The woman didn’t even blink. She looked to her right, directly at a man who stood about a bed’s length away from Thanar’s left shoulder. Close enough to charge in case of a fight, but far enough away to bring a sword into play if necessary.
“Caren, come forward,” she commanded.
The blond-haired man with brown eyes abandoned his watch post over the daemoni prince and marched to his commander’s side.
He kneeled, as was proper, and bowed his head in obedience to the Emperor.
Ciardis wondered if she should have done Maradian any such courtesy, but she figured that since she had originally come to kill him, it wasn’t really necessary.

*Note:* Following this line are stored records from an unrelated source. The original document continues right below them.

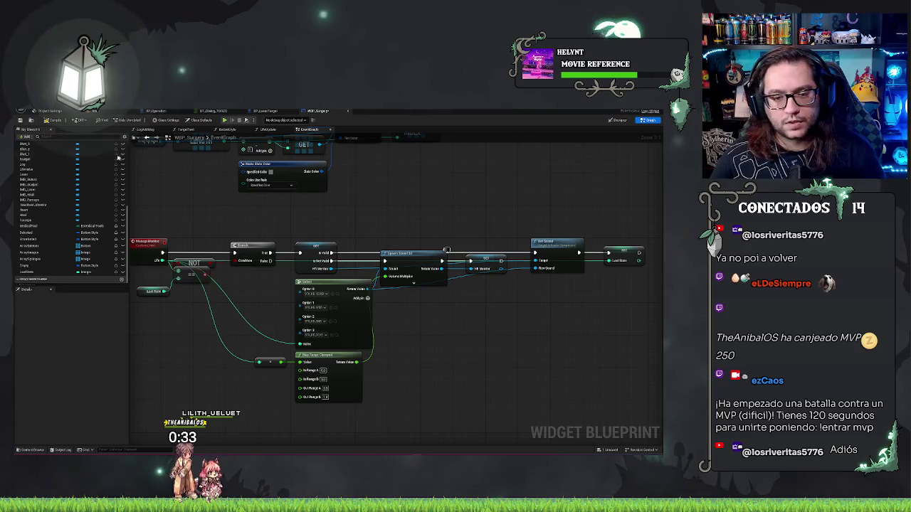
key(ctrl+s)
Step: Check the comparison node under NOT, then return to the level editor viewport
mouse_move(163, 281)
mouse_down()
mouse_move(231, 283)
mouse_move(217, 299)
mouse_up()
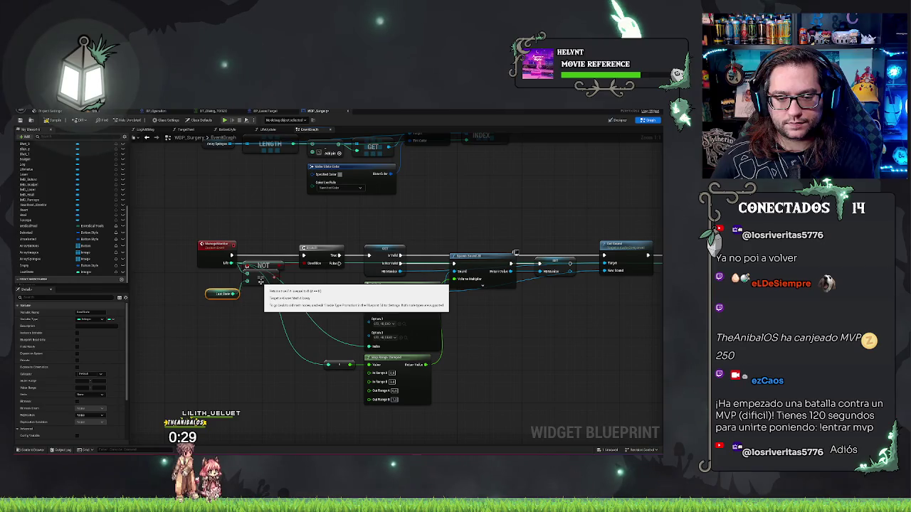
click(261, 281)
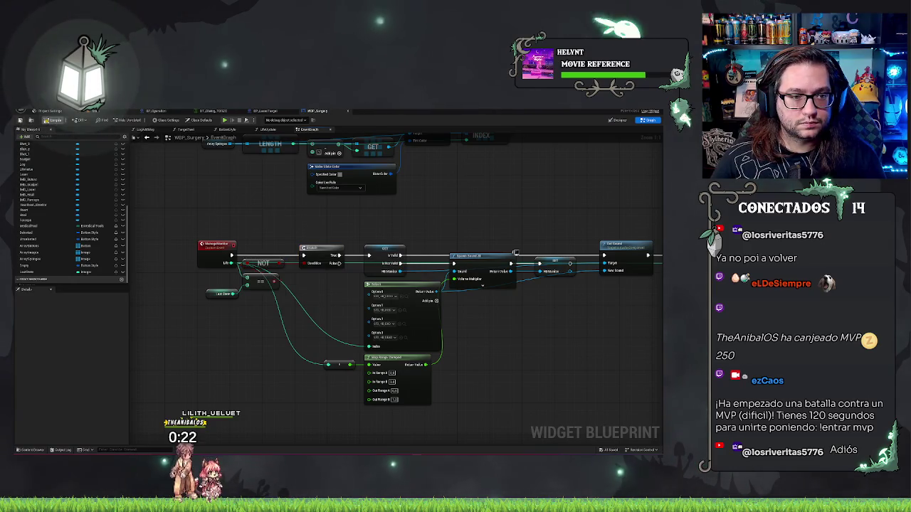
click(50, 111)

Besides, he’s had me at sword point practically all day as well, she thought dryly. So we’re even.
“This is your best?” the Emperor said.
“Yes, sire,” the commander said with a sharp salute.
“Very well,” Maradian said in a bored tone as he looked down at Caren. “You, Caren, are now assigned to Ciardis Weathervane. By blood and debt to the imperial family, you will guard her with your life and your breath. If you come before me and her heart does not still beat, I will rip your heart out and place it in her cavity instead. Stand.”
To his credit, the imperial guardsman did not quake.
That seemed to please the Emperor.
“Step by your charge’s side,” the Emperor said.
Caren did as ordered.
“He’s yours now, Ciardis Weathervane,” Maradian said. “Your protector and under your will.”
Ciardis licked her lips. “That’s not necessary, Your Majesty.”
“Oh, but I insist,” Maradian purred. “It is my will.”
Behind her, Sebastian shifted uneasily, and Thanar sent a warning to her head. Careful, Golden Eyes.
Ciardis didn’t have any choice. She accepted the gift of the guardsman who stood beside her like an obedient dog.
“Now, Ciardis,” the Emperor said indulgently, “I’ve told you how to be forceful. But I’ve yet to tell you the consequences of showing weakness.”
Ciardis frowned. “No, Your Imperial Majesty,” seemed the safest answer to give.